A new research project between Food Agility CRC, Charles Sturt University, IAG and Myriota will review what data is most essential to understanding haystack degradation as a precursor to fires.
According to the Country Fire Authority (CFA), spontaneous ignition is the leading cause of haystack fires in Victoria. These preventable fires put crops, machinery, and fencing at risk, as well as impacting the livelihood and mental health of those impacted.
Throughout this project, haystacks will be individually monitored, and the data collected will be transmitted via Myriota developed satellite communication technology to a central monitoring and visualisation location. The data will be modelled to recommend sensor configuration and placement in haystacks and generate timely alerts to farmers when their haystacks are at an increased chance of combustion.
The research team will also look at how to identify the critical indicators and process this data to send alerts through Myriota’s satellite communications system. This will allow for monitoring on properties that previously had low or no telecommunications coverage.
The project is jointly funded by Food Agility, Charles Sturt and IAG, while Myriota will lead the development of the communication technology.
Lead researcher is Senior Technical Officer in the Charles Sturt Faculty of Science and Health Dr John Broster.
He said this research could provide solutions that can prevent costly losses for farmers.
“Farmers spend a lot of money and time making hay for sale or for their own fodder reserves,” he said.
“Haystack fires result in the loss of that asset, and the worst part is that it is completely unexpected. We are aiming to change that with monitoring technology.”
Myriota Vice President of Strategic Partnerships Mr Paul Sheridan said the research will use satellite technology to fill time-critical gaps of knowledge for farmers.
“Without ubiquitous coverage, Australian farmers face time-critical gaps of knowledge on asset exposure, vulnerability, and possible hazards,” he said.

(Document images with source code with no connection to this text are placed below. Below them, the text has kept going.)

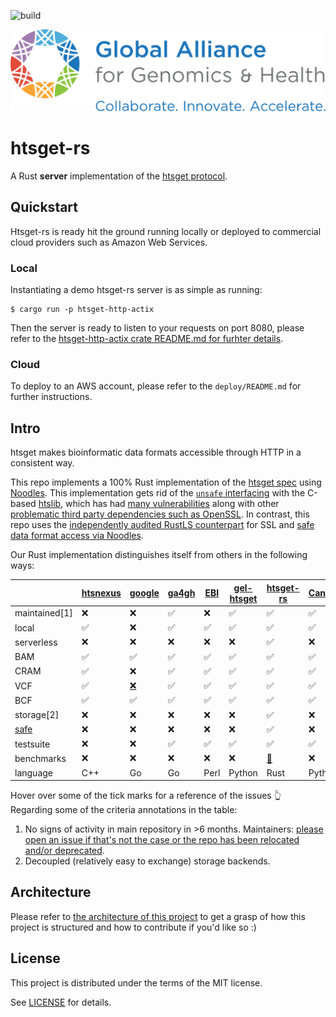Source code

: ![build](https://github.com/umccr/htsget-rs/actions/workflows/action.yml/badge.svg)

[![Logo](doc/img/ga4gh-logo.svg)](https://ga4gh.org)

# htsget-rs

A Rust **server** implementation of the [htsget protocol][htsget-spec].

## Quickstart

Htsget-rs is ready hit the ground running locally or deployed to commercial cloud providers such as Amazon Web Services.

### Local
Instantiating a demo htsget-rs server is as simple as running:

```
$ cargo run -p htsget-http-actix
```

Then the server is ready to listen to your requests on port 8080, please refer to the [htsget-http-actix crate README.md for furhter details][htsget-http-actix-readme].

### Cloud

To deploy to an AWS account, please refer to the `deploy/README.md` for further instructions.

## Intro

htsget makes bioinformatic data formats accessible through HTTP in a consistent way.

This repo implements a 100% Rust implementation of the [htsget spec][htsget-spec] using [Noodles][noodles]. This implementation gets rid of the [`unsafe` interfacing][rust-htslib] with the C-based [htslib](https://github.com/samtools/htslib), which has had [many vulnerabilities](https://github.com/samtools/htslib/pulls?q=oss-fuzz) along with other [problematic third party dependencies such as OpenSSL](https://www.openssl.org/news/vulnerabilities.html). In contrast, this repo uses the [independently audited RustLS counterpart](http://jbp.io/2020/06/14/rustls-audit.html) for SSL and [safe data format access via Noodles][noodles].

Our Rust implementation distinguishes itself from others in the following ways:

|          	| [htsnexus][dnanexus] 	| [google][google-htsget] | [ga4gh][ga4gh-ref] | [EBI][ebi-htsget] | [gel-htsget][gel-htsget] | [htsget-rs][htsget-rs] | [CanDIG][candig-htsget]
|---	    	  |---      | ---                |  ---	 |  ---	  | --- |	---             |   ---   |
| maintained[1]   | ❌      | ❌ 	                | ✅    |  ❌    | ✅  |  ✅                |   ✅    |
| local           | ✅      | ❌ 	                | ✅	   |  ✅	   | ✅ |   ✅                |   ✅    |
| serverless      | ❌      | ❌	                | ❌    |  ❌    | ❌ |     ✅|   ❌    |
| BAM             | ✅      | ✅ 	                | ✅    |  ✅    | ✅ |   ✅                |   ✅    |
| CRAM            | ✅	   | ❌ 	                | ✅    |  ✅    | ✅ |   ✅                |   ✅    |
| VCF             | ✅	   | [❌][google-novcf]  | ✅    |  ✅    | ✅ |   ✅                |   ✅    |
| BCF             | ✅	   | ✅  	            | ✅    |  ✅    | ✅ |   ✅                |   ✅    |
| storage[2]      | ❌      | ❌  	            | ❌    |  ❌    | ❌ |   ✅                |   ❌    |
| [safe][safe-unsafe] | ❌  | ❌                  | ❌    |  ❌    | ❌ |   ✅                |   ❌    |
| testsuite         |  ❌     | ❌                  | ✅    |   ✅    |  ✅ |   ✅    |    ✅    |
| benchmarks      |  ❌     | ❌                  | ❌    |  ❌    | ❌ |   [🚧][benches]     |   ❌    |
| language        | C++     | Go                 | Go    |  Perl  | Python |  Rust          | Python  |

Hover over some of the tick marks for a reference of the issues 👆 Regarding some of the criteria annotations in the table:

1. No signs of activity in main repository in >6 months. Maintainers: [please open an issue if that's not the case or the repo has been relocated and/or deprecated](https://github.com/umccr/htsget-rs/issues/new).
1. Decoupled (relatively easy to exchange) storage backends.

[ebi-htsget]: https://github.com/andrewyatz/basic-htsget
[gel-htsget]: https://gitlab.com/genomicsengland/htsget/gel-htsget
[htsget-rs]: https://github.com/umccr/htsget-rs
[dnanexus]: https://github.com/dnanexus-rnd/htsnexus
[google-htsget]: https://github.com/googlegenomics/htsget
[google-novcf]: https://github.com/googlegenomics/htsget/issues/34
[ga4gh-ref]: https://github.com/ga4gh/htsget-refserver
[candig-htsget]: https://github.com/CanDIG/htsget_app
[aws-fixing]: https://github.com/umccr/htsget-rs/issues/47
[benches]: https://github.com/umccr/htsget-rs/pull/59
[safe-unsafe]: https://doc.rust-lang.org/nomicon/meet-safe-and-unsafe.html

## Architecture

Please refer to [the architecture of this project](doc/ARCHITECTURE.md) to get a grasp of how this project is structured and how to contribute if you'd like so :)

## License

This project is distributed under the terms of the MIT license.

See [LICENSE](LICENSE) for details.

[noodles]: https://github.com/zaeleus/noodles
[htsget-spec]: https://samtools.github.io/hts-specs/htsget.html
[rust-htslib]: https://github.com/rust-bio/rust-htslib
[htsget-http-actix-readme]: https://github.com/umccr/htsget-rs/blob/main/htsget-http-actix/README.md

“This project will leverage Myriota's reliable and cost- effective satellite IoT technology to help farmers accurately monitor their hay health even in the most remote locations.”
Food Agility CRC Chief Scientist Professor David Lamb said farmers need to better understand haystack dehydration to mitigate its risks.
“This project could significantly improve our collective knowledge regarding how the quality of baled hay changes over time and the threat of spontaneous fires,” he said.
“Anything we can do to help safeguard the livelihood of Australian farmers is worth doing.”
IAG Specialist, Partnerships and Development IIA WFI Mr Josh Coughlan said the goal of the project is to provide a value exchange for customers to help them mitigate risk to properties while striving to make the world a better place.